*** Passage for review ***

Speech Enhancement in TTS systems

This is a winter of code research project aimed at speech enhancement of speech generated by text-to-speech models.

The speech generated by many TTS models have some ambient noise and noise like artifacts. We want to work on post processing to reduce and remove those artifacts. Along with removing the noise, we also wish to quantify the noise and how clear our audio becomes after we apply our method. So we would also be interested to develop metrics for quantifying the speech clarity.

Datasets-

We use the following datasets for testing our methods-

NOIZEUS dataset
Skit TTS dataset

Speech Enhancement Methods

Speech enhancement methods can be broadly classified into two categories -

Signal Processing

This uses traditional analytical filters which remove noise, either by assuming an additive noise, or by assuming an orthogonal direct sum decomposition of the noise into the clean and the pure noise signals. Statistical techniques like MMSE, MAP, MLE estimation fall into this category as well.

We implemented and tested the following methods-

Kalman Filter
Wiener Filter
Oversubtraction/ Spectral Flooring
Bayesian MMSE Filter
Bayesian MMSE Log Filter

Deep Learning

These are relatively new and advanced and are based on training. Some popular examples of this are the Facebook Denoiser, SeGAN and RNN-Noise.

Metrics

We implement and test the following metrics-

Perceptual Evaluation of Speech Quality (PESQ, narrow and wide band)
Short-Time Objective Intelligibility (STOI)
F0 Frame Error (FFE)
Gross Pitch Error (GPE)
Mel Cepstral Distortion (MCD, both versions)
Voicing Error Decision (VED)
Mean Speech Distortion (MSD)
Word Error Rate (WER)

These filter methods work really well on the NOIZEUS dataset, however they are not the best when it comes to TTS models. The results of applying the filters on the NOIZUES as well as the TTS dataset has been discussed in detail here. Hence we need to resort to deep learning methods!

This repo can be used for real life speech denoisement purposes. Most importantly, it provides implementations of crucial metrics which can be used for measuring the amount of distortion/clarity of the speech.

Installation

To install simply clone the repository and install the requirements

git clone https://github.com/skit-ai/woc-tts-enhancement
cd woc-tts-enhancement
pip install -r requirements.txt

*** End of Passage for review ***

Required action:
Answer these questions from the speech enhancement project description.
(a) Which two datasets does the project use to test its methods?
(b) Which three deep learning methods are named as popular examples?
(c) What command installs the requirements after the repository is cloned?

*** Information shown ***

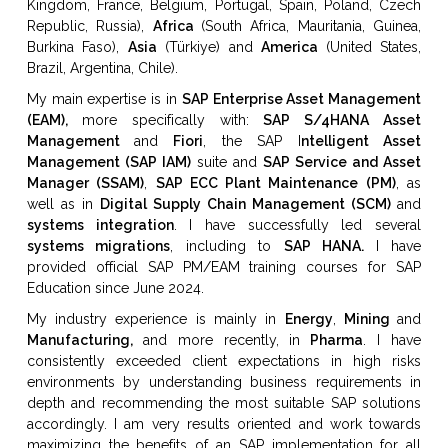
Kingdom, France, Belgium, Portugal, Spain, Poland,
Czech
Republic, Russia),
Africa
(
South Africa,
Mauritania, Guinea,
Burkina Faso),
Asia
(Türkiye) and
America
(
United States,
Brazil, Argentina, Chile).
My main expertise is in
SAP Enterprise Asset Management
(EAM),
more specifically with:
SAP S/4HANA Asset
Management
and
Fiori
, the SAP I
ntelligent Asset
Management (SAP IAM)
suite and
SAP Service and Asset
Manager (SSAM)
,
SAP ECC Plant Maintenance (PM)
, as
well as in
Digital Supply Chain Management (SCM)
and
systems integration
. I have successfully led several
systems migrations
, including to
SAP HANA.
I have
provided official SAP PM/EAM training courses for SAP
Education since June 2024.
My industry experience is mainly in
Energy
,
Mining
and
Manufacturing,
and more recently, in
Pharma
. I have
consistently exceeded client expectations in high risks
environments by understanding business requirements in
depth and recommending the most suitable SAP solutions
accordingly. I am very results oriented and work towards
maximizing the benefits of an SAP implementation for all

*** End of Information shown ***

Response to the exercise:
(a) The NOIZEUS dataset and the Skit TTS dataset.
(b) The Facebook Denoiser, SeGAN and RNN-Noise.
(c) pip install -r requirements.txt